Liebe Viktoria, Du bist seit über 15 Jahren Inhaberin einer Recruiting-Boutique. Was suchen die Kund:innen vor allem bei Dir?
Meine Kunden suchen bei mir Lösungen – genauer gesagt, sie wollen offene Stellen besetzen. Und das meistens ganz dringend. Oftmals haben sie es selbst vorher schon ein Weilchen versucht, z.B. über Stellenanzeigen – und jetzt läuft die Zeit davon.
Zusammen gehen wir dann noch mal tief in die Stellenanforderungen und starten den Research und die Ansprache. Der enge Kontakt mit allen Kandidatinnen und Kandidaten schafft eine hohe Verbindlichkeit und Vertrauen – und er sorgt dafür, dass wir Ghosting bisher zum Glück nicht erlebt haben.

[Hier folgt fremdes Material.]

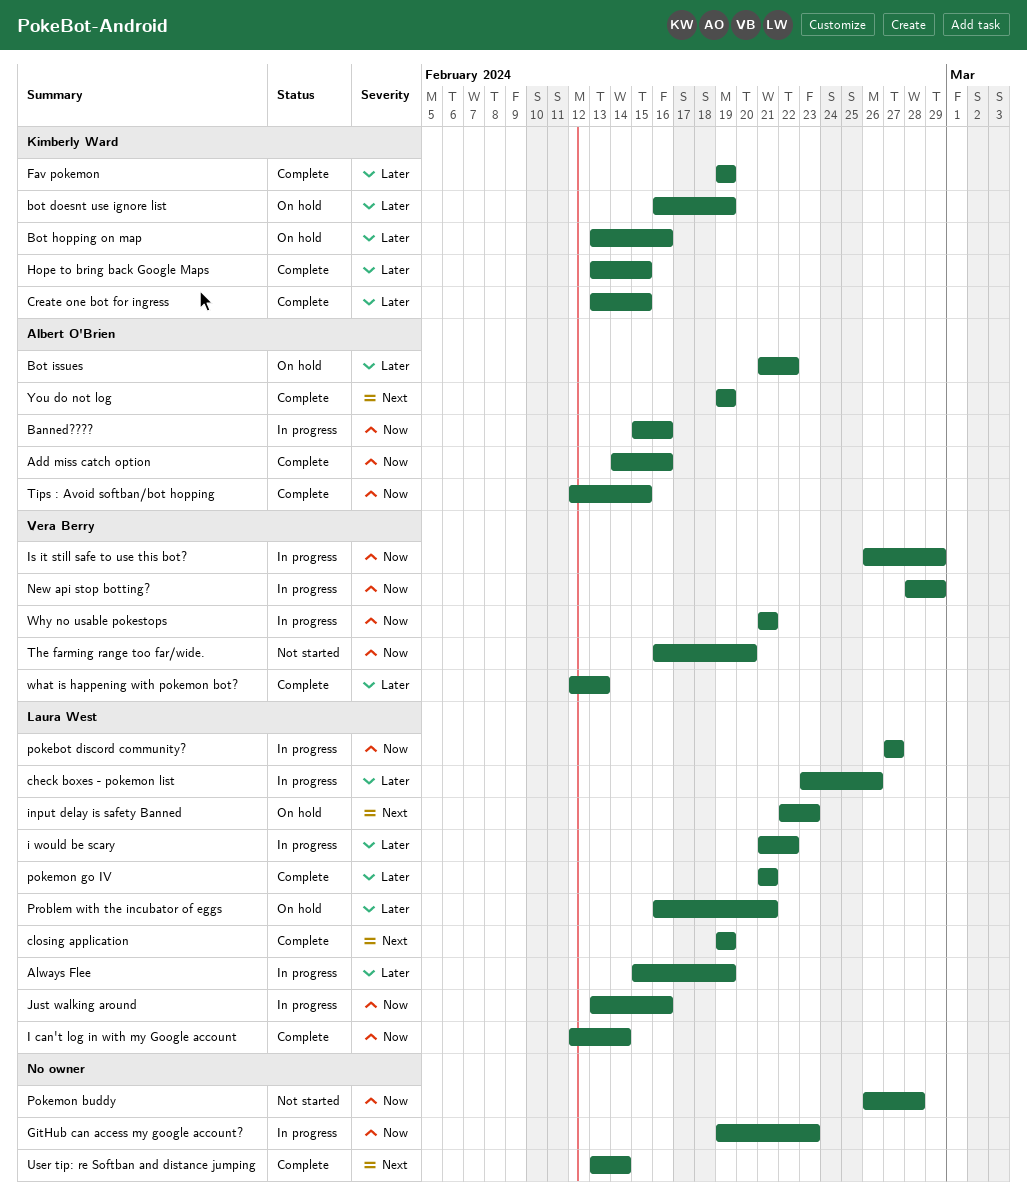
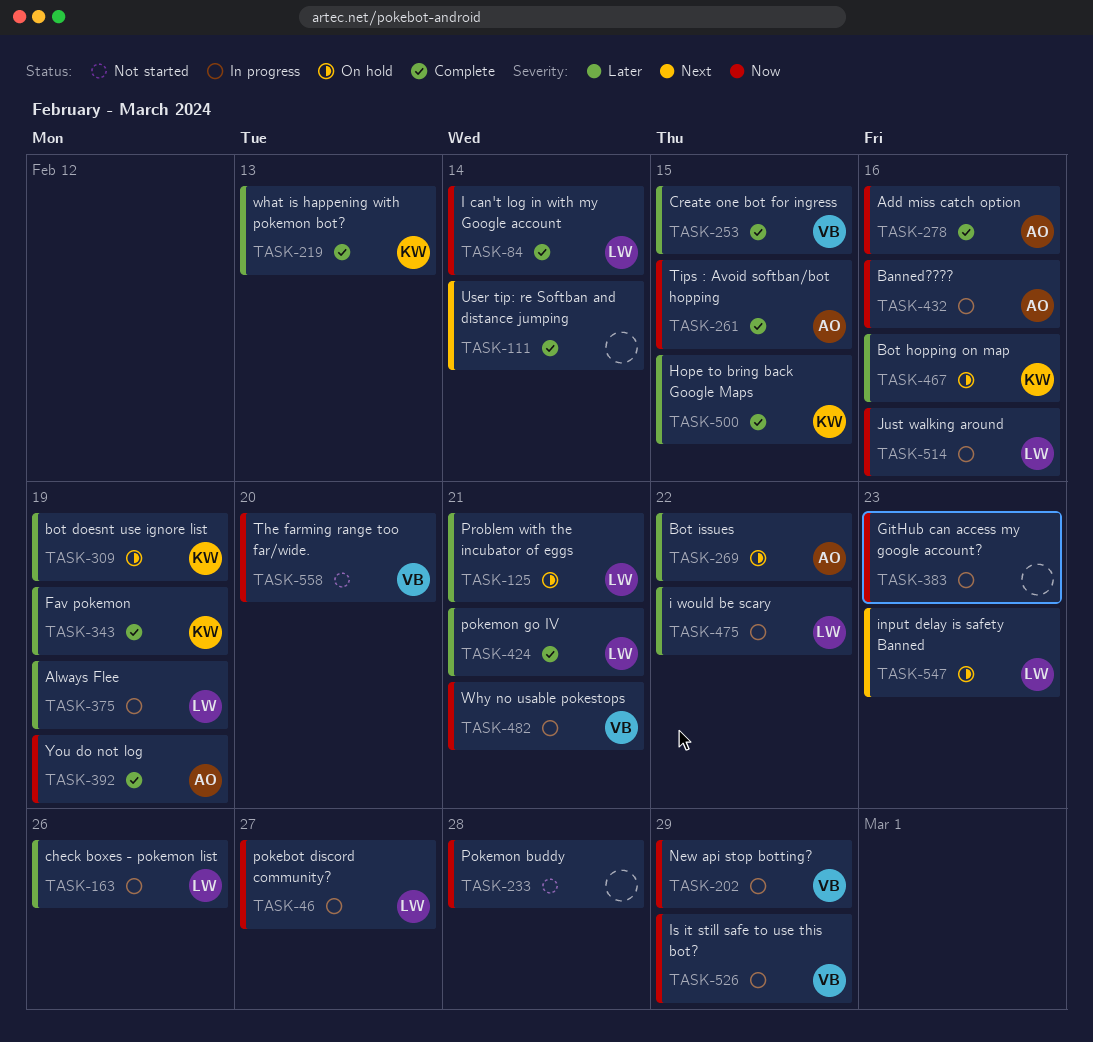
closing application: present -> none
Create one bot for ingress, owner: Kimberly Ward -> Vera Berry
what is happening with pokemon bot?, owner: Vera Berry -> Kimberly Ward
You do not log, priority: Next -> Now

Merkst du einen Unterschied, ob Du Männer oder Frauen wegen des nächsten Karriereschritts kontaktierst?
Leider ja. Ich finde es so bedauerlich, gerade wenn ich Positionen ab 130K EUR bzw. CHF 150k besetze. Wir achten im Research und in der Ansprache darauf, dass wir viele weibliche Kandidatinnen im Prozess haben. Die Ansprache gestalten wir teils genderspezifisch und achten auf ein zielgruppenorientiertes Wording.
Was genau erlebst Du in den Projekten?1. Männer reagieren stärker und schneller bei digitaler Ansprache.
Männer sind neugieriger und offener, sich Chancen anzuhören und einzuwerten.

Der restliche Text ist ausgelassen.